Política

Câmara recebe parte de organograma

Marcele Tonelli
| Tempo de leitura: 3 min

Chegou à Câmara Municipal, durante a sessão ordinária desta segunda-feira (14), a primeira parte do projeto de lei do Executivo, 87/19, que institui o novo organograma da Prefeitura de Bauru. Com impacto mensal de R$ 95 mil e com a criação de 34 cargos, o documento inicial já gerou reação de vereadores de oposição antes mesmo de começar a tramitar. A previsão é de que o texto seja lido na sessão da próxima segunda-feira (21) do Legislativo para entrar para o rol de análise e discussões.

Bandeira de Gazzetta desde as eleições, o novo organograma altera a estrutura atual da administração, com a criação de secretarias, de subprefeituras e coordenadorias. O projeto original, com todas as mudanças, foi enviado à Câmara em julho e chegou a tramitar na Comissão de Justiça, mas enfrentou resistência até de vereadores aliados. Os parlamentares consideravam complexa a proposta e sugeriram o envio das alterações por partes. No dia 3 de setembro, a proposta foi retirada da Câmara a pedido do prefeito para ser enviada de forma "fatiada" por setores específicos.

SEPLAN E INSTITUTO

O texto que chegou ontem à Câmara compreende a extinção da Secretaria Municipal de Planejamento (Seplan). Na prática e de forma resumida, esta primeira parte do projeto cria a Secretaria Municipal de Fiscalização e Licenciamento, que teria a como atribuição efetivar a política de fiscalização do uso e ocupação do solo, além de colocar em prática o Plano Diretor.

A proposta também implanta uma segunda pasta, a Secretaria Municipal de Governo, que teria como missão articular a política do governo nas relações com as outras esferas da gestão, demais poderes e órgãos municipais.

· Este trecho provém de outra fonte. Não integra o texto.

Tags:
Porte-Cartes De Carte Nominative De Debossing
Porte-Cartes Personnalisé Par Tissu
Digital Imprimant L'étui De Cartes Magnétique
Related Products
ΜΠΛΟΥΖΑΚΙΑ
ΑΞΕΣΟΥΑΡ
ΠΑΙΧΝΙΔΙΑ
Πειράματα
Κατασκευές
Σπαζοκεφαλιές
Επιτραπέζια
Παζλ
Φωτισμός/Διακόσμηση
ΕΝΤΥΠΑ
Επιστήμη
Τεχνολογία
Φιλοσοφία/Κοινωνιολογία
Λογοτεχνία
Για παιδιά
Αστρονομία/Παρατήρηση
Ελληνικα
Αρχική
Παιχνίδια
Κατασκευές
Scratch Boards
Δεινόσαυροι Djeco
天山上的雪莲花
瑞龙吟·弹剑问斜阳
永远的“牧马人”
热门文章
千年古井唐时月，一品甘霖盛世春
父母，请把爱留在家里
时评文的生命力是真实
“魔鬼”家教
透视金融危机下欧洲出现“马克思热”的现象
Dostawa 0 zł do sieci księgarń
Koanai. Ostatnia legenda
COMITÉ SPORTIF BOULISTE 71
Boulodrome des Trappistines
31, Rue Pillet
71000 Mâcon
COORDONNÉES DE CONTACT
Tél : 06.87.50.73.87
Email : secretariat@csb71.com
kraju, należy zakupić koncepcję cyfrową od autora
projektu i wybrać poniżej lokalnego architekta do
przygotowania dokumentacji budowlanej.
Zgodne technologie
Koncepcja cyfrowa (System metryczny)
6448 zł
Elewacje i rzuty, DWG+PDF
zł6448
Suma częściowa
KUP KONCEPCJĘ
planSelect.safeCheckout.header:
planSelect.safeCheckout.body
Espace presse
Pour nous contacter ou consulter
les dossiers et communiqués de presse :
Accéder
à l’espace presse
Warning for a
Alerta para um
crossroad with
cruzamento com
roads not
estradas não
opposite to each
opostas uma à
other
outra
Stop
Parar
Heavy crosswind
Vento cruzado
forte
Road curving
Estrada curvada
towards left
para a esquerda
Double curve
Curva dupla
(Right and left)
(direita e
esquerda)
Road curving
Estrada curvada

O projeto também cria o Instituto de Planejamento e Desenvolvimento de Bauru, com estrutura organizacional de secretaria e com atribuições de coordenar estudos setoriais para promover o planejamento municipal, estabelecendo uma agenda de desenvolvimento.

No documento enviado pelo Executivo consta ainda a criação seis coordenadorias: de Segurança Pública, da Cidadania e Direitos Humanos, da Juventude, da Pessoa com Deficiência, dos Direitos dos Animais e a de Tecnologia de Informação.

R$ 95 MIL

O projeto prevê a extinção de dois cargos de diretor de departamento, mas cria 7 cargos de coordenação, 2 de secretários de secretarias, 1 de gerente de compras, 2 de secretários municipais (para as duas novas pastas), 7 cargos de confiança para diretorias de divisões e outras 15 novas funções de confiança para chefia de seção.

Na exposição de motivos, o governo considera que a estrutura atual da prefeitura é de duas décadas atrás, quando a população era de 200 mil habitantes. O impacto financeiro mensal de R$ 95.990,42, segundo o texto, será reduzido a zero quando a reestruturação completa de todas as secretarias ocorrerem.

CONTRA E A FAVOR

Coronel Meira (PSB) criticou a quantidade de novas funções de confiança criadas. "Me pareceu estranho neste primeiro momento, mas é preciso uma análise mais profunda. Até porque temos, hoje, mais de 400 cargos de confiança no município. E é algo que vira moeda de troca. O gestor deve pensar na redução de custos e em como fazer uma reestruturação administrativa sem criar mais cargos", cita. "Temos que pensar também que o servidor que assume cargo de confiança, atualmente, incorpora o salário em 7 anos. O que gera grande impacto na folha", acrescenta Meira.

Líder do governo na Câmara, Markinho Souza (PP) considera que "temos que tomar cuidado com as avaliações, porque boa parte dos cargos criados é de servidores de carreira, que já trabalham no governo, e que seriam deslocados para essas funções. De livre nomeação, de fato, seriam somente nas coordenadorias e nas secretarias", pontua Markinho.

"Esta etapa do projeto cria despesa, mas as próximas diminuirão. E, lá na frente, chegará ao zero a zero proposto no organograma completo", completa o vereador.